START RECORDS FOR PROCESSING
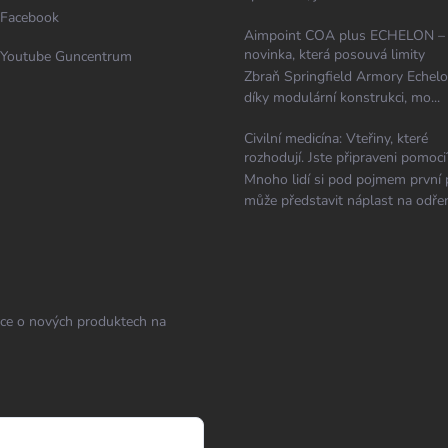
Facebook
Aimpoint COA plus ECHELON –
novinka, která posouvá limity
Youtube Guncentrum
Zbraň Springfield Armory Echelo
díky modulární konstrukci, mo...
Civilní medicína: Vteřiny, které
rozhodují. Jste připraveni pomoci
Mnoho lidí si pod pojmem první
může představit náplast na odřen
ace o nových produktech na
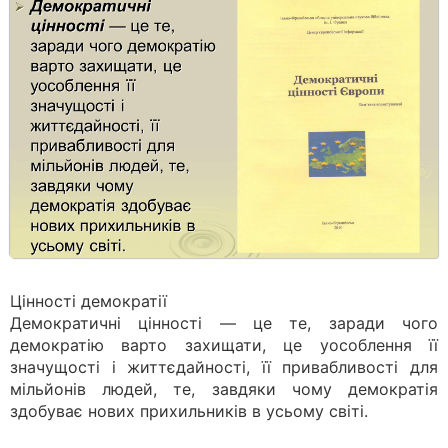
Цінності демократії
Демократичні цінності — це те, заради чого
демократію варто захищати, це уособлення її
значущості і життєдайності, її привабливості для
мільйонів людей, те, завдяки чому демократія
здобуває нових прихильників в усьому світі.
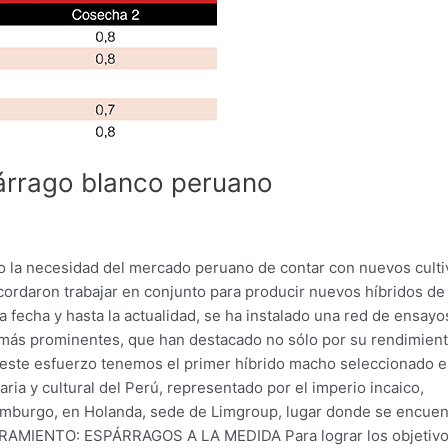
párrago blanco peruano
 la necesidad del mercado peruano de contar con nuevos culti
ordaron trabajar en conjunto para producir nuevos híbridos de
 fecha y hasta la actualidad, se ha instalado una red de ensayo
s más prominentes, que han destacado no sólo por su rendimient
e este esfuerzo tenemos el primer híbrido macho seleccionado e
ria y cultural del Perú, representado por el imperio incaico,
e Limburgo, en Holanda, sede de Limgroup, lugar donde se encue
RAMIENTO: ESPÁRRAGOS A LA MEDIDA Para lograr los objetivo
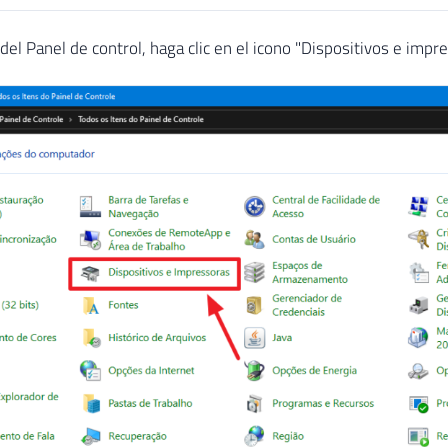
 del Panel de control, haga clic en el icono "Dispositivos e impr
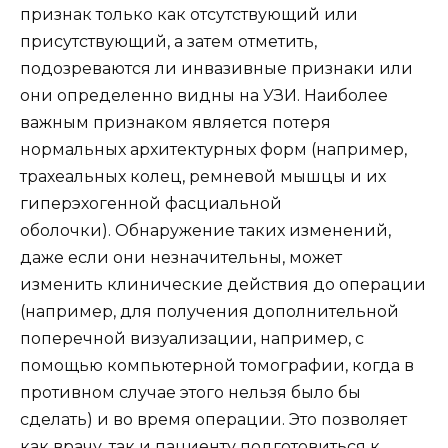
признак только как отсутствующий или
присутствующий, а затем отметить,
подозреваются ли инвазивные признаки или
они определенно видны на УЗИ. Наиболее
важным признаком является потеря
нормальных архитектурных форм (например,
трахеальных колец, ремневой мышцы и их
гиперэхогенной фасциальной
оболочки). Обнаружение таких изменений,
даже если они незначительны, может
изменить клинические действия до операции
(например, для получения дополнительной
поперечной визуализации, например, с
помощью компьютерной томографии, когда в
противном случае этого нельзя было бы
сделать) и во время операции. Это позволяет
как врачу, так и пациенту подготовиться к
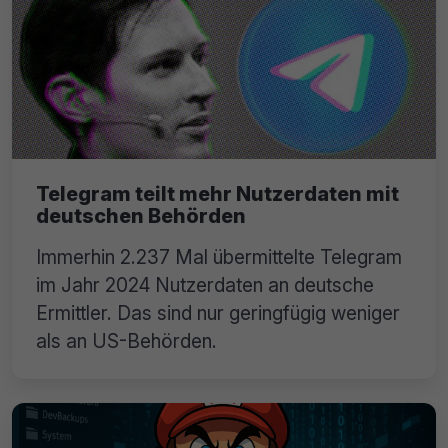
Telegram teilt mehr Nutzerdaten mit
deutschen Behörden
Immerhin 2.237 Mal übermittelte Telegram
im Jahr 2024 Nutzerdaten an deutsche
Ermittler. Das sind nur geringfügig weniger
als an US-Behörden.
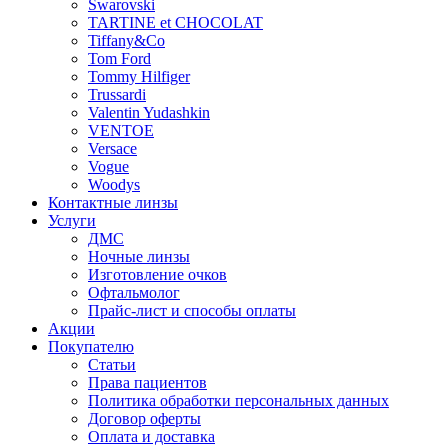
Swarovski
TARTINE et CHOCOLAT
Tiffany&Co
Tom Ford
Tommy Hilfiger
Trussardi
Valentin Yudashkin
VENTOE
Versace
Vogue
Woodys
Контактные линзы
Услуги
ДМС
Ночные линзы
Изготовление очков
Офтальмолог
Прайс-лист и способы оплаты
Акции
Покупателю
Статьи
Права пациентов
Политика обработки персональных данных
Договор оферты
Оплата и доставка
END RECORDS FOR PROCESSING
- [PROBLEM DESCRIPTION] Whenever the word "Nutzerdaten" shows up in a line of the entries, copy that line.

- [RESULT OF THE TASK]
Telegram teilt mehr Nutzerdaten mit
im Jahr 2024 Nutzerdaten an deutsche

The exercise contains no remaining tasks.